Qualcomm announced Monday that it will release two new data center AI accelerator chips, the AI200 and AI250, sending its stock up 11% on the news. The move puts the mobile-chip giant in direct competition with Nvidia, which holds over 90% of the AI chip market, and AMD, the distant second-place player.

The announcement is not just another entrant into a crowded market. It is a bet on a specific architectural thesis: that inference, not training, will be where the volume and economics of AI compute shift in the coming years. Qualcomm is not trying to beat Nvidia at the training game. It is trying to own the part of the market that runs models after they are built.

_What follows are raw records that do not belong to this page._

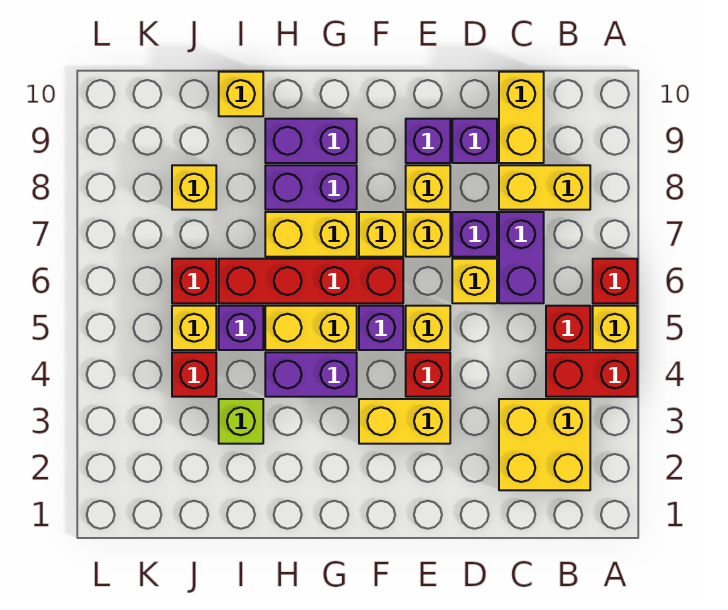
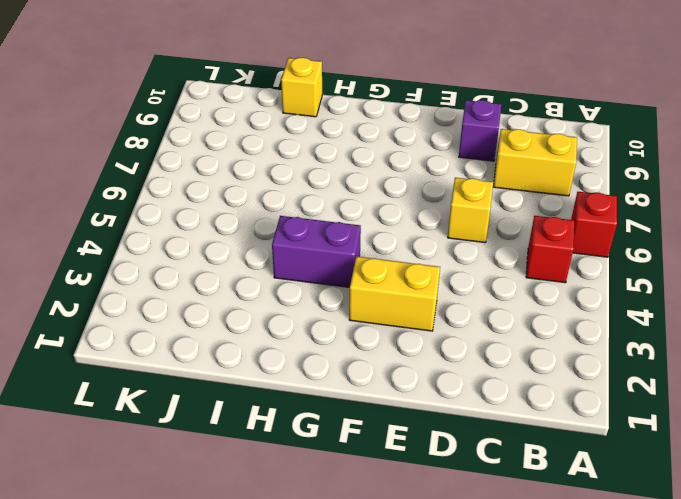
none -> red 1x2 brick [546,352,637,397]
none -> yellow 1x1 brick [593,306,637,350]
none -> yellow 2x2 brick [499,399,590,490]
none -> purple 1x2 brick [499,212,544,303]

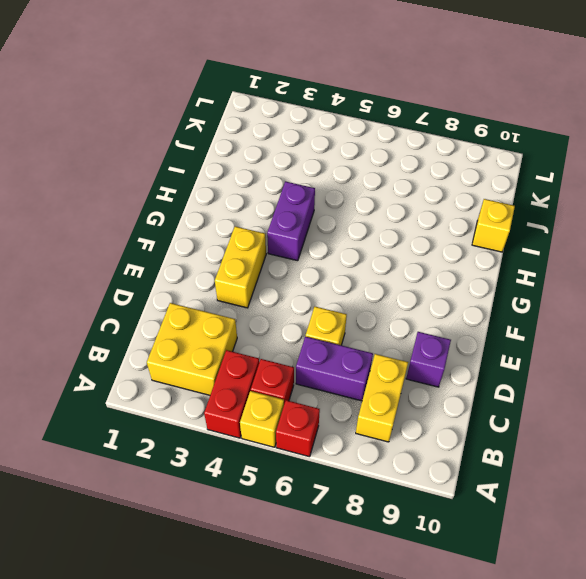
none -> yellow 1x2 brick [499,72,544,163]
none -> purple 1x1 brick [452,212,497,257]
none -> red 1x1 brick [406,352,450,397]
none -> yellow 1x1 brick [406,306,450,350]

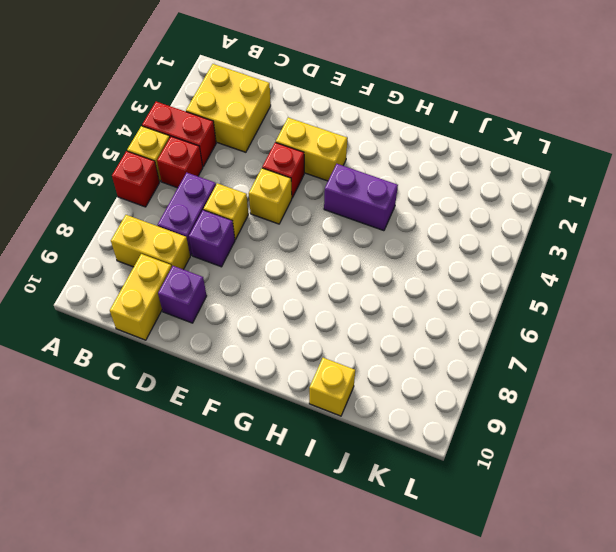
none -> yellow 1x1 brick [406,212,450,257]
none -> yellow 1x1 brick [406,165,450,210]
none -> purple 1x1 brick [406,119,450,163]
none -> purple 1x1 brick [359,306,403,350]

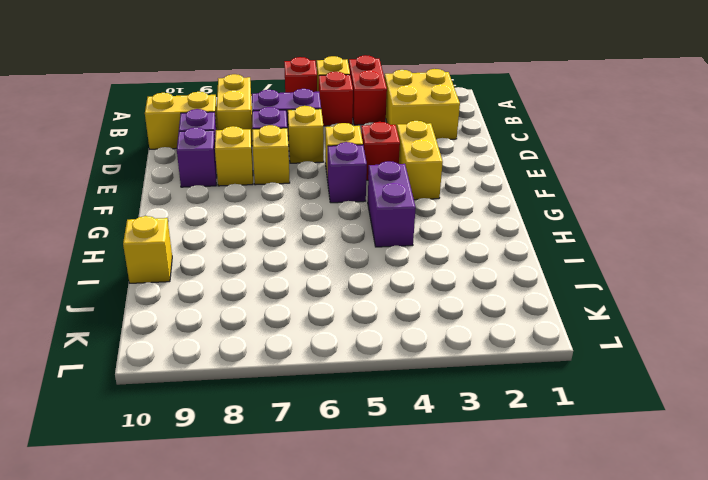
none -> red 1x4 brick [219,259,403,303]
none -> yellow 1x1 brick [359,212,403,257]
none -> yellow 1x2 brick [265,306,357,350]
none -> yellow 1x2 brick [265,212,357,257]

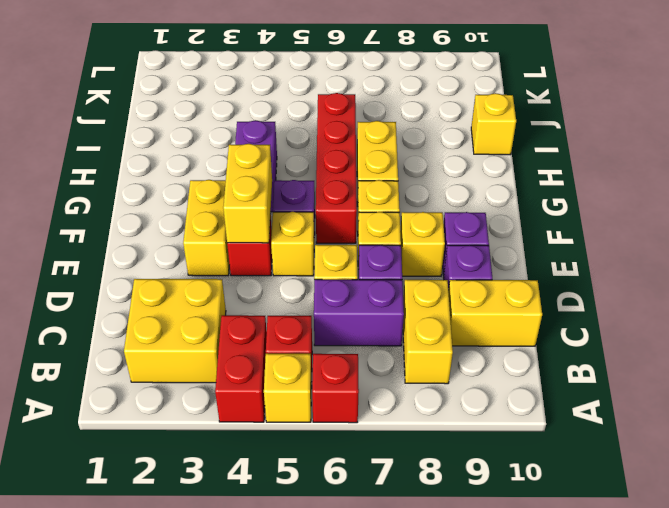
yellow 1x2 brick [223,144,272,243] -> yellow 1x2 brick moved to [265,306,357,350]
none -> purple 1x2 brick [265,165,357,210]
none -> purple 1x2 brick [265,119,357,163]
none -> lime 1x1 brick [219,399,263,444]
none -> purple 1x1 brick [219,306,263,350]

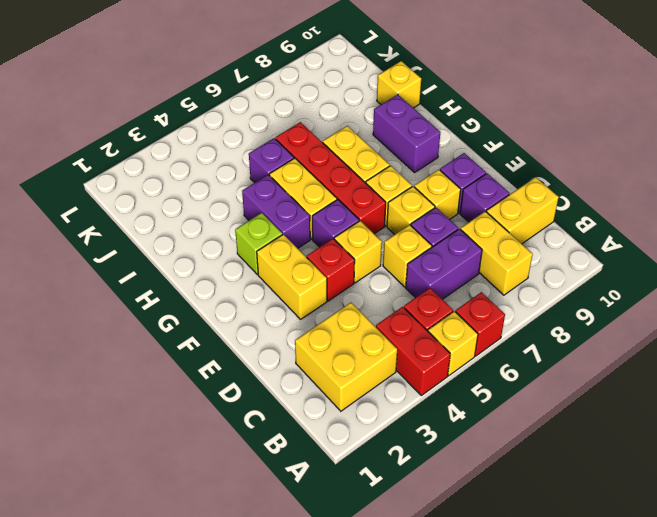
lime 1x1 brick [235,213,282,274] -> lime 1x1 brick moved to [219,399,263,444]
none -> purple 1x2 brick [265,165,357,210]
none -> red 1x1 brick [172,352,216,397]
none -> yellow 1x1 brick [172,306,216,350]
none -> red 1x1 brick [172,259,216,303]

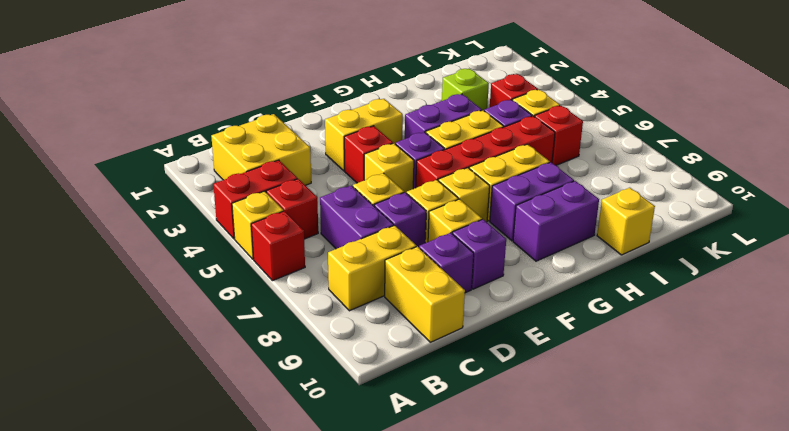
none -> yellow 1x1 brick [172,165,216,210]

Qualcomm’s AI200 will go on sale in 2026. The AI250 is planned for 2027. Both chips come in a full-rack, liquid-cooled system that can link up to 72 chips as a single computer, matching the form factor and scale of Nvidia’s DGX and AMD’s Instinct racks. The chips are based on the Hexagon neural processing units (NPUs) that Qualcomm already ships in its smartphone SoCs. Durga Malladi, Qualcomm’s general manager for data center and edge, told reporters that the company wanted to “prove ourselves in other domains” before moving into the data center.

The timing is strategic. Nearly $6.7 trillion in capital expenditures will flow into data centers through 2030, according to a McKinsey estimate cited in the report. Most of that spending will go to AI infrastructure. But the nature of that infrastructure is changing. Training the largest frontier models requires clusters of tens of thousands of GPUs running for months. Inference, by contrast, is a continuous, distributed workload that runs every time a user queries a chatbot, generates an image, or invokes an agent.

Qualcomm is making a specific architectural claim. Its AI cards support 768 gigabytes of memory, which the company says is higher than comparable offerings from Nvidia and AMD. The rack system draws 160 kilowatts, comparable to Nvidia’s high-power GPU racks. Qualcomm says its chips will ultimately cost less to operate for cloud service providers, citing advantages in power consumption, cost of ownership, and a new approach to memory handling.

The company is also offering flexibility. Malladi said Qualcomm will sell its AI chips and other parts separately, especially for hyperscalers that prefer to design their own racks. He even suggested that Nvidia or AMD could become clients for Qualcomm’s data center parts, such as its CPU. “What we have tried to do is make sure that our customers are in a position to either take all of it or say, ‘I’m going to mix and match,’” Malladi said.

That is a different sales strategy from Nvidia’s. Nvidia sells the full stack: chips, boards, networking, software, and the CUDA ecosystem that locks customers in. Qualcomm is offering an alternative path: buy the NPU, buy the CPU, design your own system. It is a bet that the hyperscalers — Google, Amazon, Microsoft — who are already building their own AI accelerators (TPUs, Trainium, Maia) will want more modular options, not less.

The market is already moving in that direction. OpenAI announced earlier this month that it plans to buy chips from AMD and potentially take a stake in the company. Google, Amazon, and Microsoft are developing their own accelerators. The hyperscalers want alternatives to Nvidia, and they want leverage. Qualcomm is offering itself as another option.

But the real question is whether Qualcomm’s NPU architecture, designed for the power and thermal constraints of a smartphone, can scale to data center workloads. Nvidia’s GPUs are general-purpose parallel processors that excel at both training and inference. AMD’s Instinct line uses a similar GPU architecture. Qualcomm’s NPU is a more specialized design, optimized for the matrix operations that dominate neural network inference. That specialization could be an advantage in power efficiency, but it could also limit flexibility as model architectures evolve.

The company declined to comment on pricing, the number of NPUs per rack, or the exact performance specifications. It did announce a partnership with Saudi Arabia’s Humain in May to supply data centers in the region with AI inferencing chips. Humain committed to deploying up to as many systems as can use 200 megawatts of power.

For AI builders, the entry of Qualcomm into the data center market is a signal that inference is becoming the dominant compute workload. Training the next GPT-class model will remain a capital-intensive, Nvidia-dominated affair. But running that model billions of times a day is a different problem, with different economics. Qualcomm is betting that the inference market will be large enough, and competitive enough, that a mobile-chip company with a specialized NPU can carve out a profitable niche.

The stock market liked the story. The real test comes in 2026, when the AI200 ships and the industry gets to see whether Qualcomm’s smartphone heritage translates into data center performance.